Jan 241996
 

Une histoire. Un ours vivait libre et heureux parmi les hommes en compagnie de ses  frêres-ours. Un marin survint: « Comment peux-tu être heureux quand tu risques à tout  moment d’être enchaîné et utilisé dans un cirque? ». « Nous, dans la marine, nous avons un  capitaine qui nous protège, en échange de menus travaux que nous sommes obligés de  rendre à la commmunauté. Mais c’est un petit prix pour s’assurer la liberté ». L’ours, s’étonna:  lui et ses frères passaient déjà tout leur temps à faire rire les enfants dans la rue, pas besoin  de chaînes ni de capitaine pour les y contraindre. « Mais vous risquez de le faire mal, ce serait  très dangereux! », répondit le marin. Alors il enchaîna les ours, les vendit à un cirque et fut  nommé capitaine.

J’ai cherché, ça s’appelle une allégorie. Dans une fable il faut une morale, et là, non.

§ **Extraits du listing**:
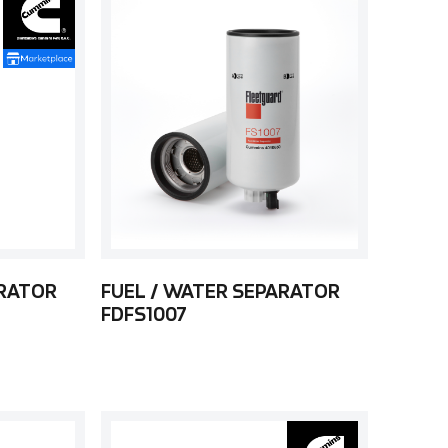
ARATOR
FUEL / WATER SEPARATOR
FDFS1007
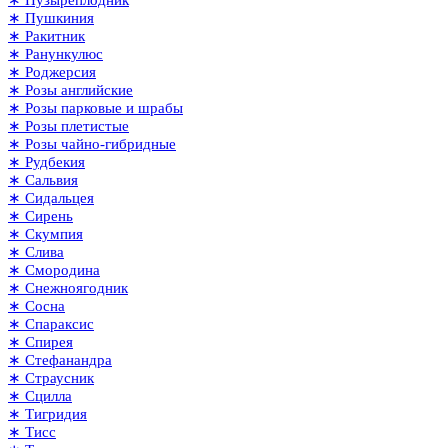
∗ Пушкиния
∗ Ракитник
∗ Ранункулюс
∗ Роджерсия
∗ Розы английские
∗ Розы парковые и шрабы
∗ Розы плетистые
∗ Розы чайно-гибридные
∗ Рудбекия
∗ Сальвия
∗ Сидальцея
∗ Сирень
∗ Скумпия
∗ Слива
∗ Смородина
∗ Снежноягодник
∗ Сосна
∗ Спараксис
∗ Спирея
∗ Стефанандра
∗ Страусник
∗ Сцилла
∗ Тигридия
∗ Тисс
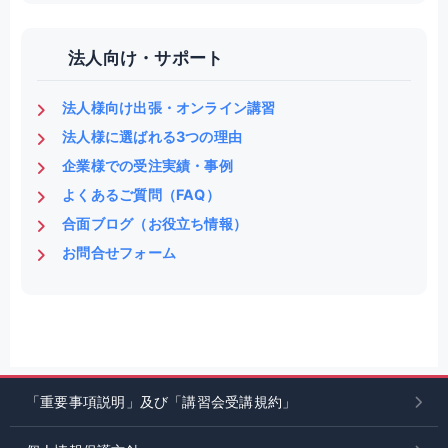
法人向け・サポート
法人様向け出張・オンライン講習
法人様に選ばれる3つの理由
企業様での受注実績・事例
よくあるご質問（FAQ）
合面ブログ（お役立ち情報）
お問合せフォーム
「重要事項説明」及び「講習会受講規約」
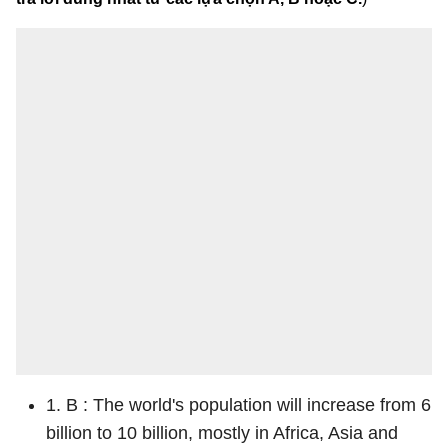
1. B : The world's population will increase from 6
billion to 10 billion, mostly in Africa, Asia and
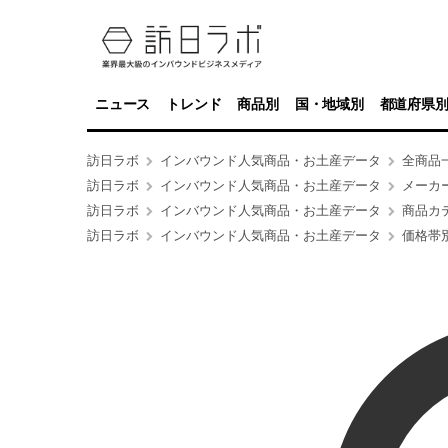
ニュース
トレンド
商品別
国・地域別
都道府県
訪日ラボ
インバウンド人気商品・お土産データ
全商品
訪日ラボ
インバウンド人気商品・お土産データ
メーカ
訪日ラボ
インバウンド人気商品・お土産データ
商品カ
訪日ラボ
インバウンド人気商品・お土産データ
価格帯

§ **Consigne A**: Dans le récit de l'ours, quelle fonction le marin obtient-il à la fin ?
§ **Consigne B**: Reproduisez, dans le récit de l'ours, tout le passage qui va de « Une histoire. Un » jusqu'à « et là, non. ».
Appuyez-vous uniquement sur le récit de l'ours.

§ **Réponse attendue A**: Le marin est nommé capitaine.

§ **Réponse attendue B**:
Une histoire. Un ours vivait libre et heureux parmi les hommes en compagnie de ses  frêres-ours. Un marin survint: « Comment peux-tu être heureux quand tu risques à tout  moment d’être enchaîné et utilisé dans un cirque? ». « Nous, dans la marine, nous avons un  capitaine qui nous protège, en échange de menus travaux que nous sommes obligés de  rendre à la commmunauté. Mais c’est un petit prix pour s’assurer la liberté ». L’ours, s’étonna:  lui et ses frères passaient déjà tout leur temps à faire rire les enfants dans la rue, pas besoin  de chaînes ni de capitaine pour les y contraindre. « Mais vous risquez de le faire mal, ce serait  très dangereux! », répondit le marin. Alors il enchaîna les ours, les vendit à un cirque et fut  nommé capitaine.

J’ai cherché, ça s’appelle une allégorie. Dans une fable il faut une morale, et là, non.